From the entries below, output the line with "middle dip: (220, 320)" and each following line up to and including the line with "middle tip: (299, 310)", exactly as written.

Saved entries
+ + +

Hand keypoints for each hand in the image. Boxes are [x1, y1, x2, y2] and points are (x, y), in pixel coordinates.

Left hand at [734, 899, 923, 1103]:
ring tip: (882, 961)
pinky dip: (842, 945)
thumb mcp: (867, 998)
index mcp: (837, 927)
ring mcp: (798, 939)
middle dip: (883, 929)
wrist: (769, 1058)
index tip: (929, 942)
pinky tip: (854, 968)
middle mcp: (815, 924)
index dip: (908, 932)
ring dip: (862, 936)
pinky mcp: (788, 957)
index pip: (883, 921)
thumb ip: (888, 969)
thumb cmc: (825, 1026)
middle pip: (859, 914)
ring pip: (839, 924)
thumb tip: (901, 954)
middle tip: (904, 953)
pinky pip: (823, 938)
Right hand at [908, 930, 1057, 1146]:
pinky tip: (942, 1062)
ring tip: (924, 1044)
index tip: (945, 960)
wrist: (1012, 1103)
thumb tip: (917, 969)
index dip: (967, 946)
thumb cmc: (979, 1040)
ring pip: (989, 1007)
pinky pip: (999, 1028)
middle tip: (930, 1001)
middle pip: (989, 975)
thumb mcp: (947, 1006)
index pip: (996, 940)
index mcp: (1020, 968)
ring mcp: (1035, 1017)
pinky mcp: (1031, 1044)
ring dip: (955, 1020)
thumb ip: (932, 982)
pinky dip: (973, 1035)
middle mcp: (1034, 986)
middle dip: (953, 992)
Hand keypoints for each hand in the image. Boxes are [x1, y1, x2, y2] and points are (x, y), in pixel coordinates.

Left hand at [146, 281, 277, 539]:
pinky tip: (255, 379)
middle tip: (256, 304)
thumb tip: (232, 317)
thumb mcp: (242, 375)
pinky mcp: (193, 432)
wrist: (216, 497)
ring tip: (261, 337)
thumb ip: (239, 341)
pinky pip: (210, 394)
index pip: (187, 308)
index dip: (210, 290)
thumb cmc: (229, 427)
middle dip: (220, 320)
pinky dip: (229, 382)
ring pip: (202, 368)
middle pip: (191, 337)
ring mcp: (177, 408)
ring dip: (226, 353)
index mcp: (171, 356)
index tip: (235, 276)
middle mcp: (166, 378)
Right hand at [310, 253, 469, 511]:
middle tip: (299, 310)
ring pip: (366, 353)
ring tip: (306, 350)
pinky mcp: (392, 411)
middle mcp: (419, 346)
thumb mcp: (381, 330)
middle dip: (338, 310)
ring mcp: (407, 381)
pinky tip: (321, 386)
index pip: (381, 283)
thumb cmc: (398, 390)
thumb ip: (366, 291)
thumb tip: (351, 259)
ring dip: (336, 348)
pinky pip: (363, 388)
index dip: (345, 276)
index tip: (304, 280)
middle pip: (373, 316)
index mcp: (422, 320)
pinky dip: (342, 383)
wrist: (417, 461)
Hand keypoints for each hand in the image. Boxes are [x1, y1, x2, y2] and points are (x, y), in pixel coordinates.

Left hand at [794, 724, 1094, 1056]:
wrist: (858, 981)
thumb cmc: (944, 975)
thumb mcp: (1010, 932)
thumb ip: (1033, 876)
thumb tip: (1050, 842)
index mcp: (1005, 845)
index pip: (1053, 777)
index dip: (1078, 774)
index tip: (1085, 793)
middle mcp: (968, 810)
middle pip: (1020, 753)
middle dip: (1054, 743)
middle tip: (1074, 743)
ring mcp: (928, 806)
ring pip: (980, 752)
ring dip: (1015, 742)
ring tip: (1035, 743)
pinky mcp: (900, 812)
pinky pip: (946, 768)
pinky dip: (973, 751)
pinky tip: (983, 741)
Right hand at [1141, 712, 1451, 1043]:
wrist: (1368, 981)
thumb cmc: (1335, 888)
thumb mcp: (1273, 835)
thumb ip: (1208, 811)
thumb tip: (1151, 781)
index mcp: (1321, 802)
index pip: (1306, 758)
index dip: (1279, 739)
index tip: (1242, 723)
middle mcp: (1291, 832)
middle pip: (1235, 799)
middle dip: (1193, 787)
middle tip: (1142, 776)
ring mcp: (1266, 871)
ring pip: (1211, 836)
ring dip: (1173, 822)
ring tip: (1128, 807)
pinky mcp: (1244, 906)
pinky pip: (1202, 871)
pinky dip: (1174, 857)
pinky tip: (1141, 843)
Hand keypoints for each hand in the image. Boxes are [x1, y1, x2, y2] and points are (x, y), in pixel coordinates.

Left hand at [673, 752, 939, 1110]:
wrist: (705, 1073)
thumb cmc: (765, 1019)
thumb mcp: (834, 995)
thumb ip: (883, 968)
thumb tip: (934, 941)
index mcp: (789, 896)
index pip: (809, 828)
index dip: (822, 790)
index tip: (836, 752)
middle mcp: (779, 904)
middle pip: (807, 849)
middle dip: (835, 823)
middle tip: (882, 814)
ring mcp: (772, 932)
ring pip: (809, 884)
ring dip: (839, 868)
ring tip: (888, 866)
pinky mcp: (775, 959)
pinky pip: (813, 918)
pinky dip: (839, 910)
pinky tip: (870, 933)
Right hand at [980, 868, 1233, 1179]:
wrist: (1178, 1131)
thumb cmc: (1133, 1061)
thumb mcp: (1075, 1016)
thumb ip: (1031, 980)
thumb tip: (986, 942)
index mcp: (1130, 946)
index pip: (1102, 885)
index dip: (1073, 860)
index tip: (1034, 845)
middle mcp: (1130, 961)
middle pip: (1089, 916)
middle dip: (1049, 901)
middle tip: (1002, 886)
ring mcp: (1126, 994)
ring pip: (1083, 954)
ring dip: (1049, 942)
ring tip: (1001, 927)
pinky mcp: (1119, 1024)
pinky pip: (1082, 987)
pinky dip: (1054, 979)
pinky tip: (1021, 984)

+ + +

**Completed task:**
middle dip: (220, 320)
pinky dip: (229, 382)
ring pip: (202, 368)
middle pip: (191, 337)
ring mcp: (177, 408)
ring dip: (226, 353)
index mcp: (171, 356)
index tip: (235, 276)
middle mcp: (166, 378)
Right hand at [310, 253, 469, 511]:
middle tip: (299, 310)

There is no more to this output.